Improve the speed you access and update data
Making your data updates and retrievals fast is important. However, the patience it takes to identify optimization options often means it gets put off, not done at all, or it’s just assumed it is as good as it can get. Using an outside source for this is a good idea because they have no preconceived notions about the data and they are not bogged down with their normal day to day tasks. Many companies just rely on their programmers to deal with optimizations but having a database expert dedicated to the task can often bring in a new perspective and a better focus.
If your dataset is large or if your online database is performing many important transactions to support its primary function it might not be possible to improve the performance for reporting. You might need to move the data to an offline database (data warehouse) which is not handling all those transactions. This separate database server would run on a different physical server and be optimized for reporting as well as house other related data. An often overlooked benefit of an offline reporting database is having stable information that’s not constantly changing as it is in the online database; the updates from the live database are done on a schedule and people can analyze the data and make tweaks without everything changing the next time they refresh.
In some cases it’s easy to determine that an index or two needs added; sometimes it’s not as easy. Removing an index or suspending updates on an index while inserts are being done is more challenging to identify.

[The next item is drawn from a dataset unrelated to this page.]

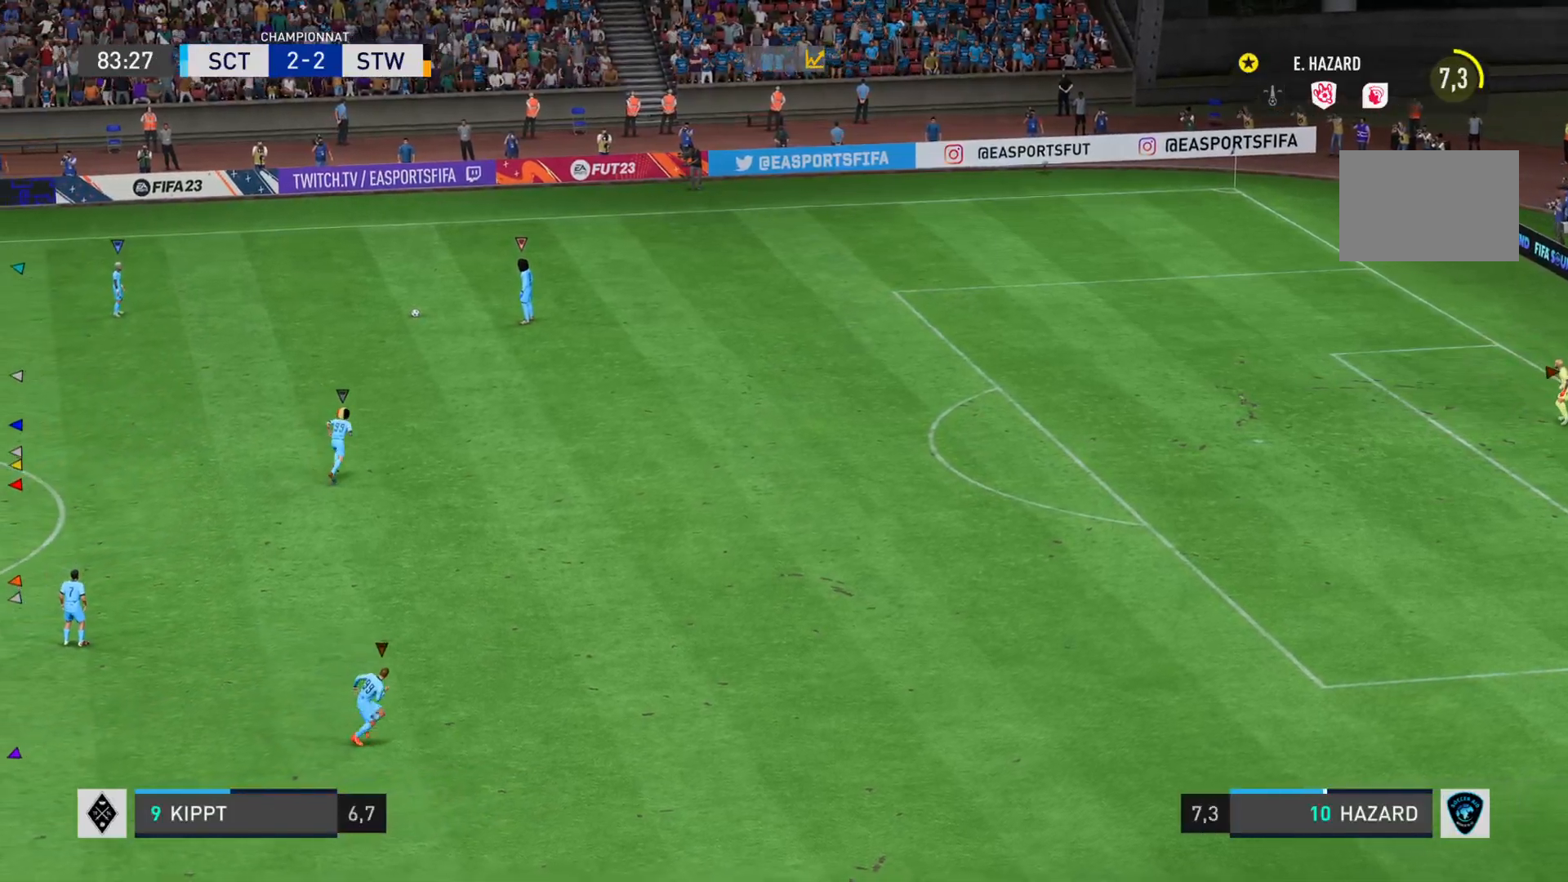
{"buttons": ["L1"], "left_stick": "center", "right_stick": "center", "events": []}
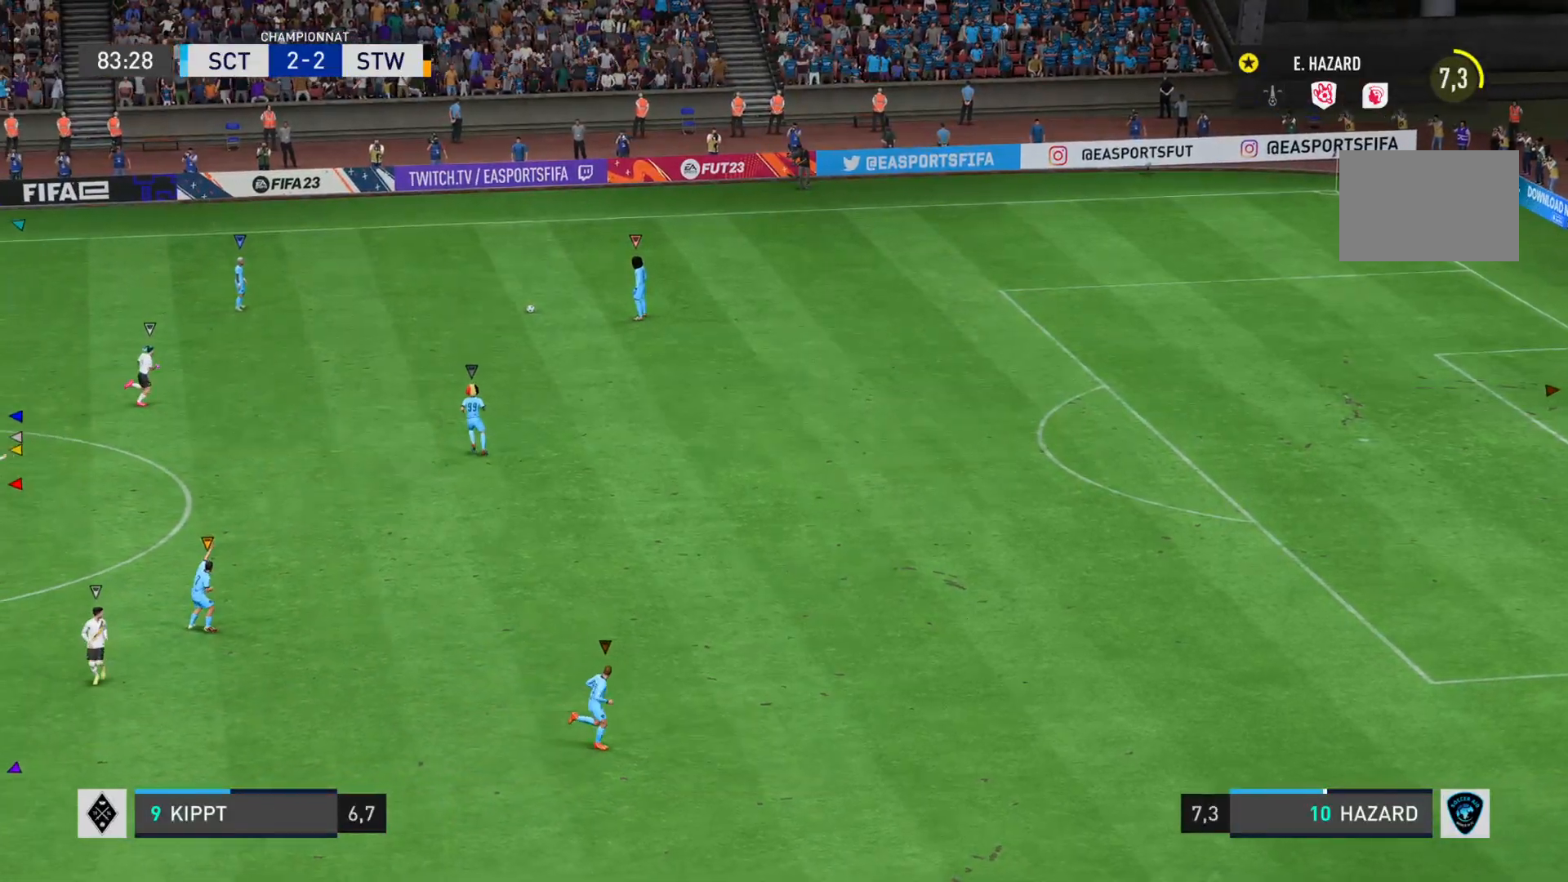
{"buttons": ["L1"], "left_stick": "center", "right_stick": "center", "events": []}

In other instances you might need to look at where the slowdown is located. Should the optimization should be done in the code or within the database engine?
Where should you optimize?
I recently had a project where lots of formulas were stored in a database table. Initially, I wrote code that would step through each formula, get data from other tables to populate the formulas with values, perform the calculation, and then update another database table with the results. This step by step approach in the code was very useful for debugging because many off the calculations depended on previous calculation and the order was critical. However, the execution took over an hour. I was executing too many individual database update statements. After confirming my logic was correct, I worked on the performance. I created code to dynamically create very large SQL statements rather than many smaller statements. Database engines are highly optimized and with my new SQL and the right indexes the execution time for the entire process dropped from around 70 minutes to only a few minutes to generate the same few hundred thousand records.
The key take away here is to not block yourself into a particular solution; instead think about the process as a whole. It can also be a cost effective solution to have an outside consultant come in and do a short-term contract to help with your optimization.